***** PROVIDED DATA *****

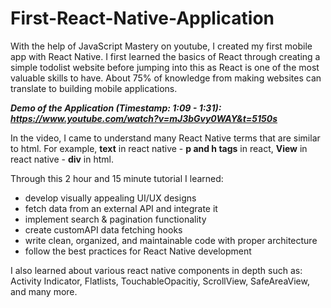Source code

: # First-React-Native-Application
With the help of JavaScript Mastery on youtube, I created my first mobile app with React Native. I first learned the basics of React through creating a simple todolist website before jumping into this as React is one of the most valuable skills to have. About 75% of knowledge from making websites can translate to building mobile applications. 

_**Demo of the Application (Timestamp: 1:09 - 1:31): https://www.youtube.com/watch?v=mJ3bGvy0WAY&t=5150s**_

In the video, I came to understand many React Native terms that are similar to html. For example, **text** in react native - **p and h tags** in react, **View** in react native - **div** in html.

Through this 2 hour and 15 minute tutorial I learned:
- develop visually appealing UI/UX designs
- fetch data from an external API and integrate it
- implement search & pagination functionality
- create customAPI data fetching hooks
- write clean, organized, and maintainable code with proper architecture
- follow the best practices for React Native development

I also learned about various react native components in depth such as: Activity Indicator, Flatlists, TouchableOpacitiy, ScrollView, SafeAreaView, and many more. 
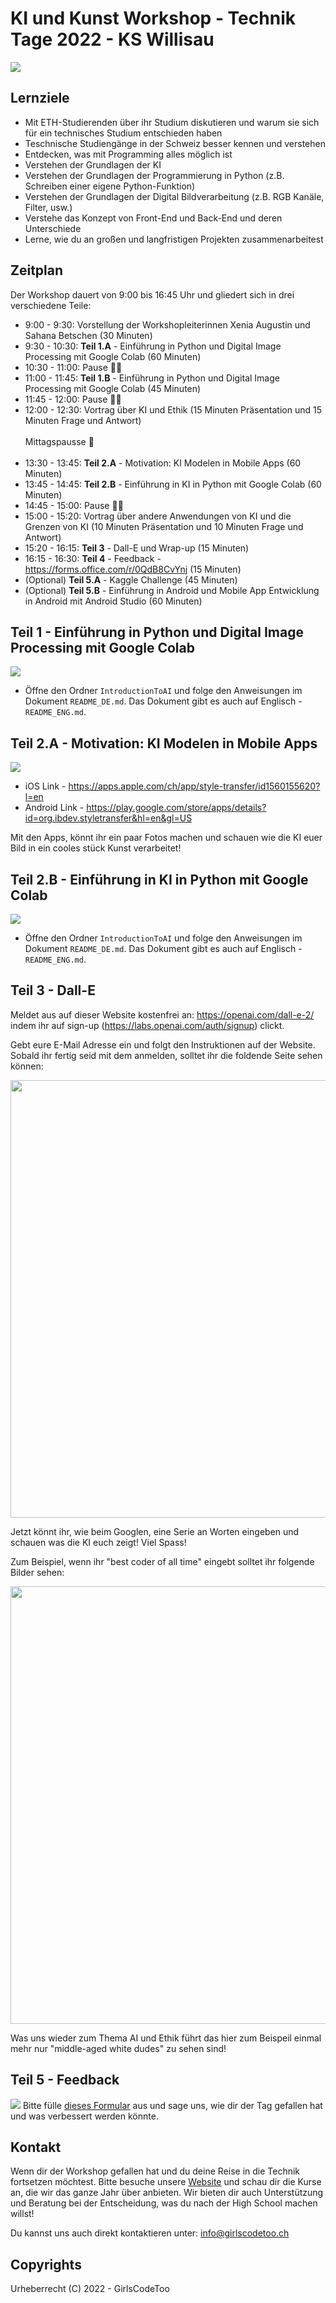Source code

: # KI und Kunst Workshop - Technik Tage 2022 - KS Willisau
![](images/ai-art.jpg)


## Lernziele
- Mit ETH-Studierenden über ihr Studium diskutieren und warum sie sich für ein technisches Studium entschieden haben
- Teschnische Studiengänge in der Schweiz besser kennen und verstehen
- Entdecken, was mit Programming alles möglich ist
- Verstehen der Grundlagen der KI
- Verstehen der Grundlagen der Programmierung in Python (z.B. Schreiben einer eigene Python-Funktion)
- Verstehen der Grundlagen der Digital Bildverarbeitung (z.B. RGB Kanäle, Filter, usw.)
- Verstehe das Konzept von Front-End und Back-End und deren Unterschiede
- Lerne, wie du an großen und langfristigen Projekten zusammenarbeitest

## Zeitplan
Der Workshop dauert von 9:00 bis 16:45 Uhr und gliedert sich in drei verschiedene Teile:
- 9:00 - 9:30: Vorstellung der Workshopleiterinnen Xenia Augustin und Sahana Betschen (30 Minuten)
- 9:30 - 10:30: **Teil 1.A** - Einführung in Python und Digital Image Processing mit Google Colab (60 Minuten)
- 10:30 - 11:00: Pause 🤘🏼
- 11:00 - 11:45: **Teil 1.B** - Einführung in Python und Digital Image Processing mit Google Colab (45 Minuten)
- 11:45 - 12:00: Pause 🤘🏼
- 12:00 - 12:30: Vortrag über KI und Ethik (15 Minuten Präsentation und 15 Minuten Frage und Antwort)
<br><br>
Mittagspausse 🍕
<br><br>
- 13:30 - 13:45: **Teil 2.A** - Motivation: KI Modelen in Mobile Apps (60 Minuten)
- 13:45 - 14:45: **Teil 2.B** - Einführung in KI in Python mit Google Colab (60 Minuten)
- 14:45 - 15:00: Pause 🤘🏼
- 15:00 - 15:20: Vortrag über andere Anwendungen von KI und die Grenzen von KI (10 Minuten Präsentation und 10 Minuten Frage und Antwort)
- 15:20 - 16:15: **Teil 3** - Dall-E und Wrap-up (15 Minuten)
- 16:15 - 16:30: **Teil 4** - Feedback - https://forms.office.com/r/0QdB8CvYnj (15 Minuten)
- (Optional) **Teil 5.A** - Kaggle Challenge (45 Minuten)
- (Optional) **Teil 5.B** - Einführung in Android und Mobile App Entwicklung in Android mit Android Studio (60 Minuten)

## Teil 1 - Einführung in Python und Digital Image Processing mit Google Colab
![](images/python.jpeg)
- Öffne den Ordner `IntroductionToAI` und folge den Anweisungen im Dokument `README_DE.md`. Das Dokument gibt es auch auf Englisch - `README_ENG.md`.

## Teil 2.A - Motivation: KI Modelen in Mobile Apps
![](images/android.jpeg)
- iOS Link - https://apps.apple.com/ch/app/style-transfer/id1560155620?l=en
- Android Link - https://play.google.com/store/apps/details?id=org.ibdev.styletransfer&hl=en&gl=US

Mit den Apps, könnt ihr ein paar Fotos machen und schauen wie die KI euer Bild in ein cooles stück Kunst verarbeitet! 

## Teil 2.B - Einführung in KI in Python mit Google Colab 
![](images/scrum.jpeg)
- Öffne den Ordner `IntroductionToAI` und folge den Anweisungen im Dokument `README_DE.md`. Das Dokument gibt es auch auf Englisch - `README_ENG.md`.

## Teil 3 - Dall-E

Meldet aus auf dieser Website kostenfrei an: https://openai.com/dall-e-2/ indem ihr auf sign-up (https://labs.openai.com/auth/signup) clickt.

Gebt eure E-Mail Adresse ein und folgt den Instruktionen auf der Website. Sobald ihr fertig seid mit dem anmelden, solltet ihr die foldende Seite sehen können: 

<img src="images/dall-e.png" width="700"/>

Jetzt könnt ihr, wie beim Googlen, eine Serie an Worten eingeben und schauen was die KI euch zeigt! Viel Spass! 

Zum Beispiel, wenn ihr "best coder of all time" eingebt solltet ihr folgende Bilder sehen: 

<img src="images/best-coder.png" width="700"/>

Was uns wieder zum Thema AI und Ethik führt das hier zum Beispeil einmal mehr nur "middle-aged white dudes" zu sehen sind! 

## Teil 5 - Feedback
![](images/questionnaire.jpeg)
Bitte fülle [dieses Formular](https://forms.office.com/r/eug6Jjy7Uy) aus und sage uns, wie dir der Tag gefallen hat und was verbessert werden könnte. 

## Kontakt
Wenn dir der Workshop gefallen hat und du deine Reise in die Technik fortsetzen möchtest. Bitte besuche unsere [Website](https://girlscodetoo.ch/) und schau dir die Kurse an, die wir das ganze Jahr über anbieten. Wir bieten dir auch Unterstützung und Beratung bei der Entscheidung, was du nach der High School machen willst!

Du kannst uns auch direkt kontaktieren unter: info@girlscodetoo.ch

## Copyrights
Urheberrecht (C) 2022 - GirlsCodeToo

*****

# PROMPT
Everything from the first line of the entries above through the line with "With the help" should be duplicated exactly, except the pictures.

# ANSWER BELOW
Source code

: # First-React-Native-Application
With the help of JavaScript Mastery on youtube, I created my first mobile app with React Native. I first learned the basics of React through creating a simple todolist website before jumping into this as React is one of the most valuable skills to have. About 75% of knowledge from making websites can translate to building mobile applications. 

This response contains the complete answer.